Thank you, Ed. I'll also want to contribute something I think is useful.
It's my final version which however does not take care of newlines,
but dequotes and enquotes double quotes properly. Even poorly formatted
csv gets "healed" with correct output. I've also added an "alwaysquote"
option to my enquote function which can be set to "1", e.g.
csvenquote($i, OFS, 1)
because some people like everything be quoted in csv files, see
https://en.wikipedia.org/wiki/Comma-separated_values#Basic_rules
"Any field may be quoted (that is, enclosed within double-quote characters)."
"1997","Ford","E350"
The debug result files csvdequote.txt and csvenquote.csv show correct values.

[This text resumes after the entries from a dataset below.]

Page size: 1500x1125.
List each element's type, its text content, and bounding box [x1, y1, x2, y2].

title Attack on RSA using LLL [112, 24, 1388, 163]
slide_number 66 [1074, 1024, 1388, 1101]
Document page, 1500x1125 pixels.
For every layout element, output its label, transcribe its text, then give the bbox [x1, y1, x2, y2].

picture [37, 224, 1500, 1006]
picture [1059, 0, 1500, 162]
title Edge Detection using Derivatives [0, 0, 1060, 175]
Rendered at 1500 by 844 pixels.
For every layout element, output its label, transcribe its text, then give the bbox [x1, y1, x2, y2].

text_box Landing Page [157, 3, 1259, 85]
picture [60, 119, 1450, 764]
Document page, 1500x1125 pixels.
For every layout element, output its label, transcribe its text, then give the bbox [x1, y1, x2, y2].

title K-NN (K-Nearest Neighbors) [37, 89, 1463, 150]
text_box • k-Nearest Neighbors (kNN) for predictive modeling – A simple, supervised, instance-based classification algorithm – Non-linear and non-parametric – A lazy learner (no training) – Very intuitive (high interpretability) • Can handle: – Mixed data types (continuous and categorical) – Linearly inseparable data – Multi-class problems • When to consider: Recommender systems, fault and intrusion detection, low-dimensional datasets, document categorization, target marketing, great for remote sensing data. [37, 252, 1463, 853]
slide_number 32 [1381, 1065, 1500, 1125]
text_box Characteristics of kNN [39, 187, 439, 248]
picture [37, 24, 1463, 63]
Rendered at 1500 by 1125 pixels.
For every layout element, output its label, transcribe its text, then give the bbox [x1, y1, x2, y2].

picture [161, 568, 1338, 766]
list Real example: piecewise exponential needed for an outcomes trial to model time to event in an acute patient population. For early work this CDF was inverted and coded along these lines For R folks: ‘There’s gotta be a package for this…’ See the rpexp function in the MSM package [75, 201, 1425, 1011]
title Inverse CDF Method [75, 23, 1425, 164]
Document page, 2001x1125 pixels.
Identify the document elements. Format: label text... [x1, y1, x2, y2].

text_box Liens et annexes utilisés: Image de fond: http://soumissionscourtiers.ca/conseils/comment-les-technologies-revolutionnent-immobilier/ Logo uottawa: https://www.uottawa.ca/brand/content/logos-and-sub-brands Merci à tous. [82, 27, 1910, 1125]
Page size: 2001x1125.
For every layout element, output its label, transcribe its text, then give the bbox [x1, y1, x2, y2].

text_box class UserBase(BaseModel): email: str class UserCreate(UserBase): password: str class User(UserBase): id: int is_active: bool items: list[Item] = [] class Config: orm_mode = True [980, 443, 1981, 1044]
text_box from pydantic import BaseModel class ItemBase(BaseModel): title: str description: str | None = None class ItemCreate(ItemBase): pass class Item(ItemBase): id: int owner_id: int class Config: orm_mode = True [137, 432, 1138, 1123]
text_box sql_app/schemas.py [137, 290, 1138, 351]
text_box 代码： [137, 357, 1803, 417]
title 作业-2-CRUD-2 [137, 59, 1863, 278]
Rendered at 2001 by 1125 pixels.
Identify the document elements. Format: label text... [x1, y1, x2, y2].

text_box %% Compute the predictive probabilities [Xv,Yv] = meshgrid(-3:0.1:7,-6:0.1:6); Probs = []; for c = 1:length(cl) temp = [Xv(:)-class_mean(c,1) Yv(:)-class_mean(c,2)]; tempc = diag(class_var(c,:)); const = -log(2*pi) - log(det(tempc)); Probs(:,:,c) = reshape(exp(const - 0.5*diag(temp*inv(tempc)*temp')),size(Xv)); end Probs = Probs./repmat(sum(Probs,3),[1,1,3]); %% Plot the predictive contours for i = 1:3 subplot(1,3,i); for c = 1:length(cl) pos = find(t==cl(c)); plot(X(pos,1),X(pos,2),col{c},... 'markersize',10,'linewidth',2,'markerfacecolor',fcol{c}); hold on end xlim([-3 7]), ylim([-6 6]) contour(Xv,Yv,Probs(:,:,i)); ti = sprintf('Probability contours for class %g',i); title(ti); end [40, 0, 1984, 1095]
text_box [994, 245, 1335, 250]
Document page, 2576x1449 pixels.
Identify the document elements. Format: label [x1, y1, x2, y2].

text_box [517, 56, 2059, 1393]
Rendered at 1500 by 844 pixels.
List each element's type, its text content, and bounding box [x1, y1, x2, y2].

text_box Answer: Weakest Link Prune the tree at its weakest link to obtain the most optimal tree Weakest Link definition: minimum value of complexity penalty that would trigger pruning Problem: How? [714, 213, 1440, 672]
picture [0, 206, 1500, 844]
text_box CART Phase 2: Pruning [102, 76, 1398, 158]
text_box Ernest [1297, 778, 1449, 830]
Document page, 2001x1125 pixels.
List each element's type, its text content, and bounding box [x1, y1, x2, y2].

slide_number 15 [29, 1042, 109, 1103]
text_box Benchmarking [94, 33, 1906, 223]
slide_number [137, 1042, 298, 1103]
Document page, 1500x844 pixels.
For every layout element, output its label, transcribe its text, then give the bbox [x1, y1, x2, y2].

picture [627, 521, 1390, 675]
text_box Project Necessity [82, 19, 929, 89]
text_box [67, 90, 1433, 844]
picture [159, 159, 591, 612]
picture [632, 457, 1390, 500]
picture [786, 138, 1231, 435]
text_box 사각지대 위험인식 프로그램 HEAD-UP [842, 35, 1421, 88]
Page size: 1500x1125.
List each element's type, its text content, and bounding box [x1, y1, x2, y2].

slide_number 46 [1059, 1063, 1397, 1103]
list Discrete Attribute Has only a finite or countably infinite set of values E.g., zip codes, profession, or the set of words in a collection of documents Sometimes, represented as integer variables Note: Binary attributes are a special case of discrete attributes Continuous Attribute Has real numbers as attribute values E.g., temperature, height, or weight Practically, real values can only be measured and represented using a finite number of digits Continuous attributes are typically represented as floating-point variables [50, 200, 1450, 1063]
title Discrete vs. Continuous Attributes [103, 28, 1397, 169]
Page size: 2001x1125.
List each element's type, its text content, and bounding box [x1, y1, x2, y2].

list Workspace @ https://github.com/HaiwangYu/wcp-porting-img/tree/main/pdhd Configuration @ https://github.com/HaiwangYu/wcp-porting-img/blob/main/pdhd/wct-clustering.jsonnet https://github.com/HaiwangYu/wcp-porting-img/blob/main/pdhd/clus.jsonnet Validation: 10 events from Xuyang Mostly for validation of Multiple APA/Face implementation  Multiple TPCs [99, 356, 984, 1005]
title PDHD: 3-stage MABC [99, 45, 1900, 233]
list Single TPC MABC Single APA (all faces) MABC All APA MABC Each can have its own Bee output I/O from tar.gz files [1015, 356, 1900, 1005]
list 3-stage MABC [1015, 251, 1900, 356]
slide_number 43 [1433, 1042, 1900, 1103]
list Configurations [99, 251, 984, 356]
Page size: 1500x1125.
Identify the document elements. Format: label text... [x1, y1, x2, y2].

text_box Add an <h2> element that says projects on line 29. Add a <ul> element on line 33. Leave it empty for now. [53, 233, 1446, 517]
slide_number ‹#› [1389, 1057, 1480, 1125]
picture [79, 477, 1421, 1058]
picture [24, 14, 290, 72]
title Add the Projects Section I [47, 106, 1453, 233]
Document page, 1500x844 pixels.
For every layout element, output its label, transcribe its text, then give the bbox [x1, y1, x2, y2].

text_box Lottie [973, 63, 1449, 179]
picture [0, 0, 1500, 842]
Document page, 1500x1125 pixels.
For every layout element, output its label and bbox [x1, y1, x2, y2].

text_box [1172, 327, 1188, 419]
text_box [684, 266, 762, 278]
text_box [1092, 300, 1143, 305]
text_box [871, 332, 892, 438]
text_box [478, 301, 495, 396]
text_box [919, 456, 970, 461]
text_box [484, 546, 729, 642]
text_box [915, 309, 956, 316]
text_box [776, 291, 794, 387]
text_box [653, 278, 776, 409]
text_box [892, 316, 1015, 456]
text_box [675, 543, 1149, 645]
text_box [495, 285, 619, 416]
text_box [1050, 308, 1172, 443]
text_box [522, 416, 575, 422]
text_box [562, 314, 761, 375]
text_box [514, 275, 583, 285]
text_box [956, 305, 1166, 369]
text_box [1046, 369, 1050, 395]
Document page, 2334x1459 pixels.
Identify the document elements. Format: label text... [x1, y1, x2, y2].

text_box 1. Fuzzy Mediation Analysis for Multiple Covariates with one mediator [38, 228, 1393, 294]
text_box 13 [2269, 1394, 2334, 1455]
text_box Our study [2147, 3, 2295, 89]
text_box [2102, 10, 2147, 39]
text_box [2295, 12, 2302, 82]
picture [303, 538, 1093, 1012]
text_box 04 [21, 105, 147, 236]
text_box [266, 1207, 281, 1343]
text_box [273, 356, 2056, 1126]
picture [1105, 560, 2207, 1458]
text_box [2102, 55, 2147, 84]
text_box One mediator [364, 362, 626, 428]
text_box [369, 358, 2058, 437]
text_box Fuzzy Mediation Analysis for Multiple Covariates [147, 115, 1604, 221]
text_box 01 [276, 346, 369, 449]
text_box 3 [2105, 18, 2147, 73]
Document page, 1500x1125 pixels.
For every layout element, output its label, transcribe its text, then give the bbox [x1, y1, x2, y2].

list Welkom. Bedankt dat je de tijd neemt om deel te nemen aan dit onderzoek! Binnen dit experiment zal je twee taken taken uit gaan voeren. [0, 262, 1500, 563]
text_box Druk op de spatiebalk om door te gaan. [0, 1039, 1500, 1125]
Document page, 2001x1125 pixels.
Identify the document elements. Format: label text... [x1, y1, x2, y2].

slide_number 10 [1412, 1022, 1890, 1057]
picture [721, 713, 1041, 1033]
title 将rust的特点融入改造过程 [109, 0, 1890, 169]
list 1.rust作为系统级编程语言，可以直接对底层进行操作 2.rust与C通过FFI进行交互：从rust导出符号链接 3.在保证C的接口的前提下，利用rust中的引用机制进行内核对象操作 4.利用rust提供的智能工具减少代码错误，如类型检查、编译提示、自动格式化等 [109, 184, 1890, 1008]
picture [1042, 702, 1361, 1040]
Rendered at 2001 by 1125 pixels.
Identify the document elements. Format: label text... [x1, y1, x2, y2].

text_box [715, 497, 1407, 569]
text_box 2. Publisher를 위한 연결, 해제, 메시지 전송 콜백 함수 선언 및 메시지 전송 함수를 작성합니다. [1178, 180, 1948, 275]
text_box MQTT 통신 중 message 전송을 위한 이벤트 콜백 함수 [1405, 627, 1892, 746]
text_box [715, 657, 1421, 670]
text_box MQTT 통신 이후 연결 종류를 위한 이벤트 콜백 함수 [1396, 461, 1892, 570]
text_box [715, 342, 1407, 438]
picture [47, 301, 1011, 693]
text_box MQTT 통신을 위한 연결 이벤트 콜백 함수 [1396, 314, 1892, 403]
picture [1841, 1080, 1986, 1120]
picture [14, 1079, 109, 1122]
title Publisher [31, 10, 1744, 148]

Content of csv test file "csvin3comma.csv":
Field1,Field2,Field3,Field4
One,,Two,Three
What,,"Is,",It
What,,Is,It
What,,"""Yes,No""",It
What,,Is,It
"""What""",,Is,It
"""What""","""yes, no",Is,It
20,,aaa20,No
20,"""",aaa20,Yes
21,"""Hello""",abc21,"""Sir"""
23,,xyz00,","
24,"""Yes!""",pdq24,9
28,,89,3
25,"""Yes,No""","26,pd",q24
25,,"26,pd","q""Sir""24"
Now my awk file awkCSV_comma2.awk for use with
gawk -f awkcsv_comma2.awk csvin3comma.csv
# awkCSV_comma2.awk
function csvdequote( str ) {
if (str ~ /^\".*\"$/) {
sub(/^\"/, "", str)
sub(/\"$/, "", str)
gsub(/\"\"/, "\"", str)
}
return ( str )
}
function csvenquote( str, separator, alwaysquote ) {
if ((str ~ separator) || (str ~ /\"/)) {
gsub(/\"/, "\"\"", str)
str = "\"" str "\""
}
else if (alwaysquote) {
str = "\"" str "\""
}
return ( str )
}
# ARGV[1]: csv file
BEGIN {
FS = 0 # Disable FS, needed for Thompson AWK
OFS = ","
FPAT = "([^" OFS "]*)|(\"([^\"]|\"\")*\")"
}
{
for (i=1; i<=NF; i++) {
$i = csvdequote($i)
# Debug:
print "dequoted: Rec. " NR " Field i: " $i
printf("%s", $i) >"csvdequote.txt"
if (i < NF)
printf("%s", "\t") >"csvdequote.txt"
else
printf("%s", "\n") >"csvdequote.txt"
}
print ""
# Do something with data (change contents as usual for $1, $0 etc.)
for (i=1; i<=NF; i++) {
$i = csvenquote($i, OFS, 0)
# Debug:
print "enquoted: Rec. " NR " Field i: " $i
printf("%s", $i) >"csvenquote.csv"
if (i < NF)
printf("%s", OFS) >"csvenquote.csv"
else
printf("%s", "\n") >"csvenquote.csv"
}
print ""
}